1 minute read
All das strotzt vor energie und Kraft
Das hessische Staatsballett beeindruckt mit den Choreografien »Force Majeure« und »Boléro« in Darmstadt
»Höhere Gewalt« – nicht erst seit der Coronavirus-Pandemie ist dieser Begriff fester Bestandteil von Verträgen.

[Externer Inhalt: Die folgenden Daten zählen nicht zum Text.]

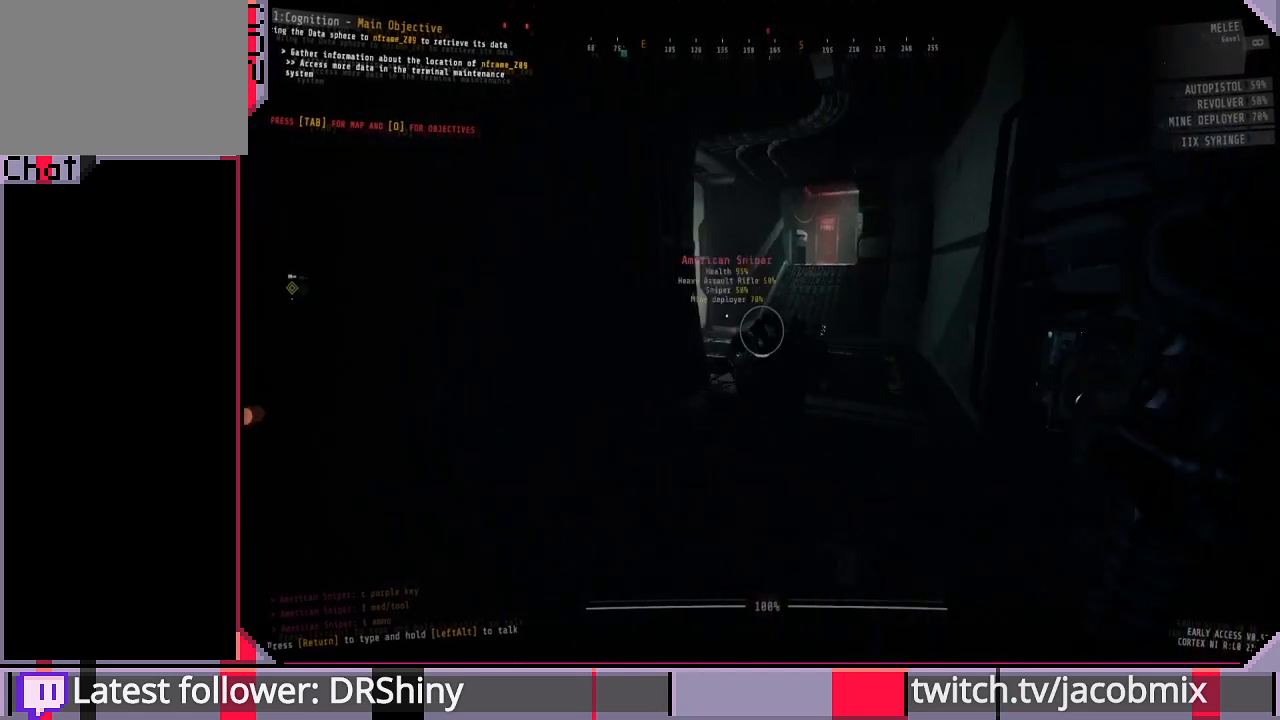
{"keys": [], "mouse": ["left"], "events": []}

Dem kanadischen Choreografen-Paar David Raymond und Tiffany Tregarthen ist das aufgefallen, und sie haben zu dem Thema ein Stück entwickelt. Für »Force Majeure«, so der französische Titel, arbeiten die beiden Künstler aus Vancouver, die früher mit ihrer Landsfrau Crystal Pite bei Kidd Pivot zusammenarbeiteten – allerdings nach der Residenz der Company im Frankfurter Mousonturm –, erstmals mit dem Hessischen Staatsballett und einem Live-Orchester zusammen. Die Musik der Französin Angèle David-Guillou, die sich bei der Premiere im Staatstheater Darmstadt unter der Leitung von Johannes Zahn aus dem Graben des Großen Hauses erhebt, klingt dramatisch und erzählend wie ein Film-Soundtrack. Dazu entstehen Bilder, die sorgfältig komponierten Gemälden ähneln, sich auflösen in Szenen, in denen die 13 Tänzer*innen getrieben werden von unsichtbaren Kräften. Sie landen am Boden, werden hochgekickt, als würde die Eruption, die gleich zu Beginn aus einem Loch in der Mitte einen Haufen Kleider herausschießen ließ, nun auch sie ergreifen. Gedanken an den Klimawandel ploppen auf. Auch als ein verdorrtes Bäumchen wie zu einer Untersuchung auf einen Leuchttisch gelegt wird. Das Ensemble beugt sich wie bei einem Konzil darüber, verharrend im mystisch-gelblichen Licht (James Proudfoot). Dann wird das Objekt ausgetauscht, ein Mann, wie unter Lava gekrümmt erstarrt, nimmt seinen Platz ein. Lebewesen als Opfer größerer Mächte. Eine graue, raue Steinwand ragt im Hintergrund bedrohlich in die Höhe.
Advertisement
All das strotzt vor enormer Kraft und Energie, brennt sich ein, ohne dass sich alles erklären muss. Kostümwechsel spielen eine Rolle, die Bewegungssprache wirkt nicht fremd und ist doch voller überraschender Momente.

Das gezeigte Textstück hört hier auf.